Background on Janus v. AFSCME
Mark Janus, a child support specialist for the Illinois Department of Healthcare and Family Services who is not a union member, is arguing that mandatory union fees violated his First Amendment rights by requiring him to subsidize political views he does not support.
Though Janus is not a union member, in Illinois and more than 21 other states, workers are required to pay “fair-share” fees, regardless of membership, as they still reap the benefits of union’s collective bargaining activities. This includes union negotiation on matters such as workplace conditions, pay and benefits. Workers who do not belong to unions are not required to contribute to a union's political lobbying, support of political candidates, or other political activities. However, Janus asserts that in paying these mandatory fees he is being forced to contribute to the union's political activities despite his opposing views, thus violating his First Amendment rights.
This challenges precedent set in 1977 by the ruling of Abood v. Detroit Board of Education. In this 40-year-old case, the Court ruled in favor of forced dues, stating that workers who benefit from union representation should be required to pay their fair share.

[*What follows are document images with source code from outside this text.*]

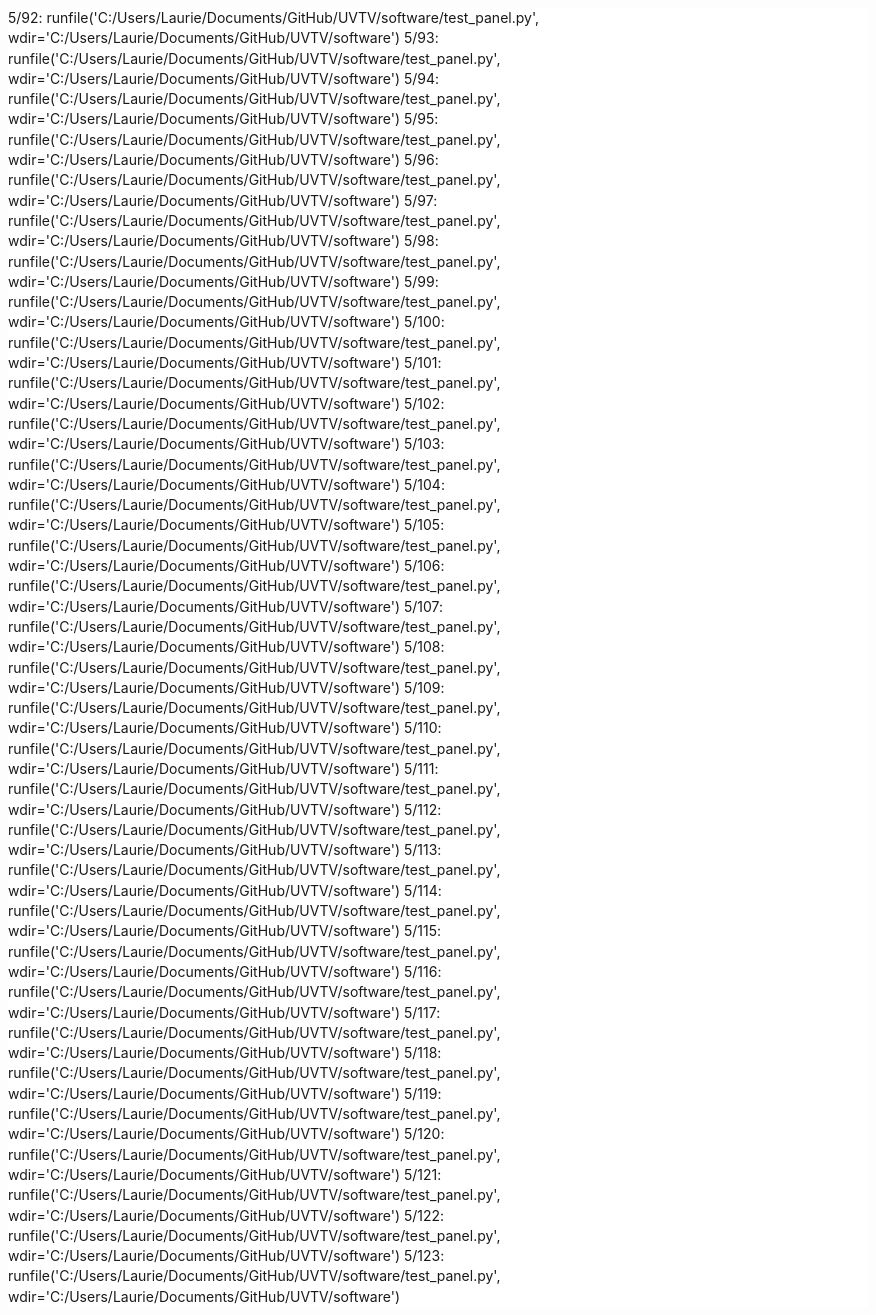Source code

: 5/92: runfile('C:/Users/Laurie/Documents/GitHub/UVTV/software/test_panel.py', wdir='C:/Users/Laurie/Documents/GitHub/UVTV/software')
5/93: runfile('C:/Users/Laurie/Documents/GitHub/UVTV/software/test_panel.py', wdir='C:/Users/Laurie/Documents/GitHub/UVTV/software')
5/94: runfile('C:/Users/Laurie/Documents/GitHub/UVTV/software/test_panel.py', wdir='C:/Users/Laurie/Documents/GitHub/UVTV/software')
5/95: runfile('C:/Users/Laurie/Documents/GitHub/UVTV/software/test_panel.py', wdir='C:/Users/Laurie/Documents/GitHub/UVTV/software')
5/96: runfile('C:/Users/Laurie/Documents/GitHub/UVTV/software/test_panel.py', wdir='C:/Users/Laurie/Documents/GitHub/UVTV/software')
5/97: runfile('C:/Users/Laurie/Documents/GitHub/UVTV/software/test_panel.py', wdir='C:/Users/Laurie/Documents/GitHub/UVTV/software')
5/98: runfile('C:/Users/Laurie/Documents/GitHub/UVTV/software/test_panel.py', wdir='C:/Users/Laurie/Documents/GitHub/UVTV/software')
5/99: runfile('C:/Users/Laurie/Documents/GitHub/UVTV/software/test_panel.py', wdir='C:/Users/Laurie/Documents/GitHub/UVTV/software')
5/100: runfile('C:/Users/Laurie/Documents/GitHub/UVTV/software/test_panel.py', wdir='C:/Users/Laurie/Documents/GitHub/UVTV/software')
5/101: runfile('C:/Users/Laurie/Documents/GitHub/UVTV/software/test_panel.py', wdir='C:/Users/Laurie/Documents/GitHub/UVTV/software')
5/102: runfile('C:/Users/Laurie/Documents/GitHub/UVTV/software/test_panel.py', wdir='C:/Users/Laurie/Documents/GitHub/UVTV/software')
5/103: runfile('C:/Users/Laurie/Documents/GitHub/UVTV/software/test_panel.py', wdir='C:/Users/Laurie/Documents/GitHub/UVTV/software')
5/104: runfile('C:/Users/Laurie/Documents/GitHub/UVTV/software/test_panel.py', wdir='C:/Users/Laurie/Documents/GitHub/UVTV/software')
5/105: runfile('C:/Users/Laurie/Documents/GitHub/UVTV/software/test_panel.py', wdir='C:/Users/Laurie/Documents/GitHub/UVTV/software')
5/106: runfile('C:/Users/Laurie/Documents/GitHub/UVTV/software/test_panel.py', wdir='C:/Users/Laurie/Documents/GitHub/UVTV/software')
5/107: runfile('C:/Users/Laurie/Documents/GitHub/UVTV/software/test_panel.py', wdir='C:/Users/Laurie/Documents/GitHub/UVTV/software')
5/108: runfile('C:/Users/Laurie/Documents/GitHub/UVTV/software/test_panel.py', wdir='C:/Users/Laurie/Documents/GitHub/UVTV/software')
5/109: runfile('C:/Users/Laurie/Documents/GitHub/UVTV/software/test_panel.py', wdir='C:/Users/Laurie/Documents/GitHub/UVTV/software')
5/110: runfile('C:/Users/Laurie/Documents/GitHub/UVTV/software/test_panel.py', wdir='C:/Users/Laurie/Documents/GitHub/UVTV/software')
5/111: runfile('C:/Users/Laurie/Documents/GitHub/UVTV/software/test_panel.py', wdir='C:/Users/Laurie/Documents/GitHub/UVTV/software')
5/112: runfile('C:/Users/Laurie/Documents/GitHub/UVTV/software/test_panel.py', wdir='C:/Users/Laurie/Documents/GitHub/UVTV/software')
5/113: runfile('C:/Users/Laurie/Documents/GitHub/UVTV/software/test_panel.py', wdir='C:/Users/Laurie/Documents/GitHub/UVTV/software')
5/114: runfile('C:/Users/Laurie/Documents/GitHub/UVTV/software/test_panel.py', wdir='C:/Users/Laurie/Documents/GitHub/UVTV/software')
5/115: runfile('C:/Users/Laurie/Documents/GitHub/UVTV/software/test_panel.py', wdir='C:/Users/Laurie/Documents/GitHub/UVTV/software')
5/116: runfile('C:/Users/Laurie/Documents/GitHub/UVTV/software/test_panel.py', wdir='C:/Users/Laurie/Documents/GitHub/UVTV/software')
5/117: runfile('C:/Users/Laurie/Documents/GitHub/UVTV/software/test_panel.py', wdir='C:/Users/Laurie/Documents/GitHub/UVTV/software')
5/118: runfile('C:/Users/Laurie/Documents/GitHub/UVTV/software/test_panel.py', wdir='C:/Users/Laurie/Documents/GitHub/UVTV/software')
5/119: runfile('C:/Users/Laurie/Documents/GitHub/UVTV/software/test_panel.py', wdir='C:/Users/Laurie/Documents/GitHub/UVTV/software')
5/120: runfile('C:/Users/Laurie/Documents/GitHub/UVTV/software/test_panel.py', wdir='C:/Users/Laurie/Documents/GitHub/UVTV/software')
5/121: runfile('C:/Users/Laurie/Documents/GitHub/UVTV/software/test_panel.py', wdir='C:/Users/Laurie/Documents/GitHub/UVTV/software')
5/122: runfile('C:/Users/Laurie/Documents/GitHub/UVTV/software/test_panel.py', wdir='C:/Users/Laurie/Documents/GitHub/UVTV/software')
5/123: runfile('C:/Users/Laurie/Documents/GitHub/UVTV/software/test_panel.py', wdir='C:/Users/Laurie/Documents/GitHub/UVTV/software')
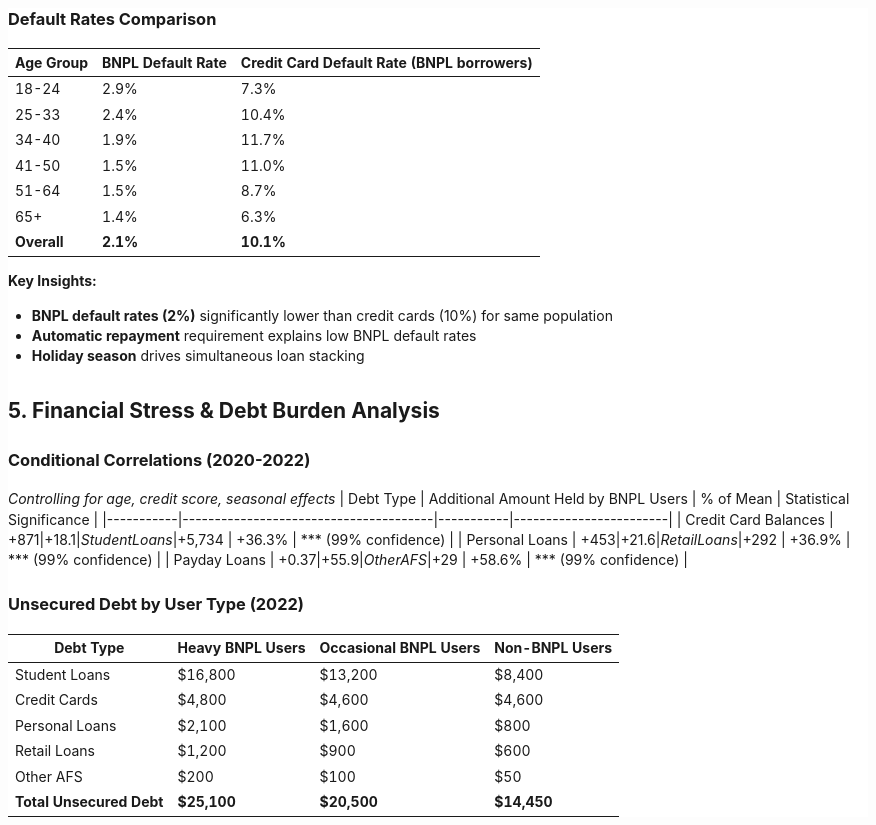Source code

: ### **Default Rates Comparison**
| Age Group | BNPL Default Rate | Credit Card Default Rate (BNPL borrowers) |
|-----------|------------------|------------------------------------------|
| 18-24 | 2.9% | 7.3% |
| 25-33 | 2.4% | 10.4% |
| 34-40 | 1.9% | 11.7% |
| 41-50 | 1.5% | 11.0% |
| 51-64 | 1.5% | 8.7% |
| 65+ | 1.4% | 6.3% |
| **Overall** | **2.1%** | **10.1%** |

**Key Insights:**
- **BNPL default rates (2%)** significantly lower than credit cards (10%) for same population
- **Automatic repayment** requirement explains low BNPL default rates
- **Holiday season** drives simultaneous loan stacking

## **5. Financial Stress & Debt Burden Analysis**

### **Conditional Correlations (2020-2022)**
*Controlling for age, credit score, seasonal effects*
| Debt Type | Additional Amount Held by BNPL Users | % of Mean | Statistical Significance |
|-----------|---------------------------------------|-----------|------------------------|
| Credit Card Balances | +$871 | +18.1% | *** (99% confidence) |
| Student Loans | +$5,734 | +36.3% | *** (99% confidence) |
| Personal Loans | +$453 | +21.6% | *** (99% confidence) |
| Retail Loans | +$292 | +36.9% | *** (99% confidence) |
| Payday Loans | +$0.37 | +55.9% | *** (99% confidence) |
| Other AFS | +$29 | +58.6% | *** (99% confidence) |

### **Unsecured Debt by User Type (2022)**
| Debt Type | Heavy BNPL Users | Occasional BNPL Users | Non-BNPL Users |
|-----------|-------------------|----------------------|-----------------|
| Student Loans | $16,800 | $13,200 | $8,400 |
| Credit Cards | $4,800 | $4,600 | $4,600 |
| Personal Loans | $2,100 | $1,600 | $800 |
| Retail Loans | $1,200 | $900 | $600 |
| Other AFS | $200 | $100 | $50 |
| **Total Unsecured Debt** | **$25,100** | **$20,500** | **$14,450** |
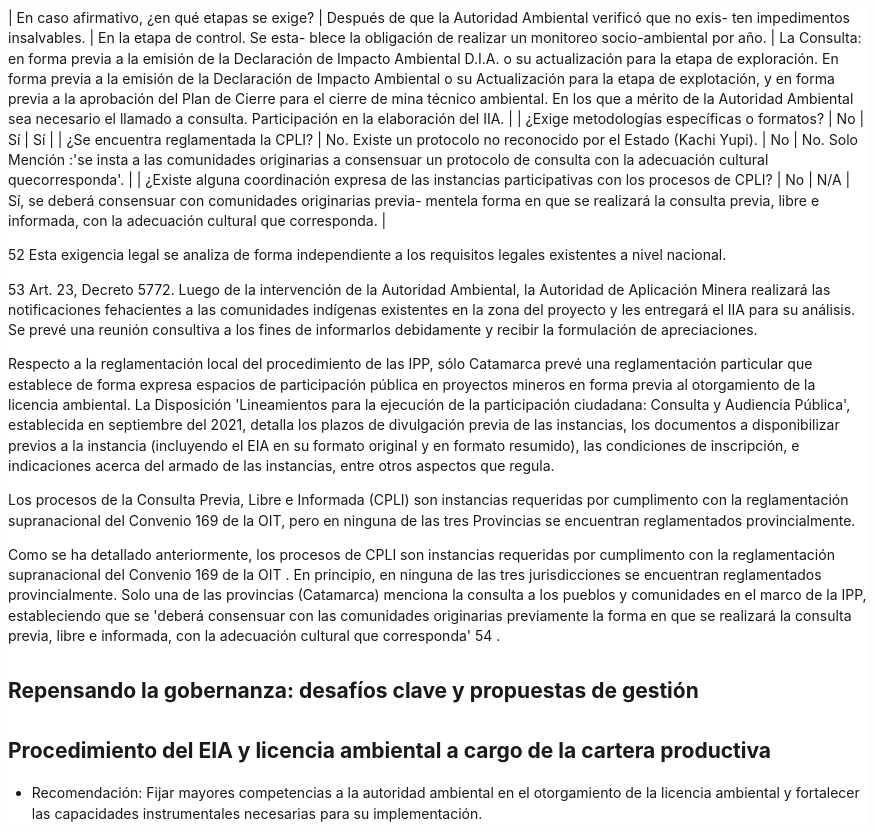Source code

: | En caso afirmativo, ¿en qué etapas se exige?                                                                     | Después de que la Autoridad Ambiental verificó que no exis- ten impedimentos insalvables.        | En la etapa de control. Se esta- blece la obligación de realizar un monitoreo socio-ambiental por año. | La Consulta: en forma previa a la emisión de la Declaración de Impacto Ambiental D.I.A. o su actualización para la etapa de exploración. En forma previa a la emisión de la Declaración de Impacto Ambiental o su Actualización para la etapa de explotación, y en forma previa a la aprobación del Plan de Cierre para el cierre de mina técnico ambiental. En los que a mérito de la Autoridad Ambiental sea necesario el llamado a consulta. Participación en la elaboración del IIA. |
| ¿Exige metodologías específicas o formatos?                                                                      | No                                                                                               | Sí                                                                                                     | Sí                                                                                                                                                                                                                                                                                                                                                                                                                                                                                       |
| ¿Se encuentra reglamentada la CPLI?                                                                              | No. Existe un protocolo no reconocido por el Estado (Kachi Yupi).                                | No                                                                                                     | No. Solo Mención :'se insta a las comunidades originarias a consensuar un protocolo de consulta con la adecuación cultural quecorresponda'.                                                                                                                                                                                                                                                                                                                                              |
| ¿Existe alguna coordinación expresa de las instancias participativas con los procesos de CPLI?                   | No                                                                                               | N/A                                                                                                    | Sí, se deberá consensuar con comunidades originarias previa- mentela forma en que se realizará la consulta previa, libre e informada, con la adecuación cultural que corresponda.                                                                                                                                                                                                                                                                                                        |

52 Esta exigencia legal se analiza de forma independiente a los requisitos legales existentes a nivel nacional.

53 Art. 23, Decreto 5772. Luego de la intervención de la Autoridad Ambiental, la Autoridad de Aplicación Minera realizará las notificaciones fehacientes a las comunidades indígenas existentes en la zona del proyecto  y les entregará el IIA para su análisis. Se prevé una reunión consultiva a los fines de informarlos debidamente y recibir la formulación de apreciaciones.

Respecto a la reglamentación local del procedimiento de las IPP, sólo Catamarca prevé una reglamentación particular que establece de forma expresa espacios de participación pública en proyectos mineros en forma previa al otorgamiento de la licencia ambiental. La Disposición 'Lineamientos para la ejecución de la participación ciudadana: Consulta y Audiencia Pública', establecida en septiembre del 2021, detalla los plazos de divulgación previa de las instancias, los documentos a disponibilizar previos a la instancia (incluyendo el EIA en su formato original y en formato resumido), las condiciones de inscripción, e indicaciones acerca del armado de las instancias, entre otros aspectos que regula.

Los procesos de la Consulta Previa, Libre e Informada (CPLI) son instancias requeridas por cumplimento con la reglamentación supranacional del Convenio 169 de la OIT, pero en ninguna de las tres Provincias se encuentran reglamentados provincialmente.

Como se ha detallado anteriormente, los procesos de CPLI son instancias requeridas por cumplimento con la reglamentación supranacional del Convenio 169 de la OIT . En principio, en ninguna de las tres jurisdicciones se encuentran reglamentados provincialmente. Solo una de las provincias (Catamarca) menciona la consulta a los pueblos y comunidades en el marco de la IPP, estableciendo que se 'deberá consensuar con las comunidades originarias previamente la forma en que se realizará la consulta previa, libre e informada, con la adecuación cultural que corresponda' 54 .

## Repensando la gobernanza: desafíos clave y propuestas de gestión

## Procedimiento del EIA y licencia ambiental a cargo de la cartera productiva

- Recomendación: Fijar mayores competencias a la autoridad ambiental en el otorgamiento de la licencia ambiental y fortalecer las capacidades instrumentales necesarias para su implementación.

According to the Grant for Certiorari, Abood has been challenged twice in the past five years and the Court has contemplated whether or not “it is constitutional for a government to force its employees to pay agency fees to an exclusive representative for speaking and contracting with the government over policies that affect their profession.” It goes on to state the underlying question in this case: “Should Abood be overruled and public sector agency fee arrangements declared unconstitutional under the First Amendment?”
This case will directly impact public sector unions in right-to-work states, which represent an estimated five million employees in the public sector – ranging from teachers to civil servants.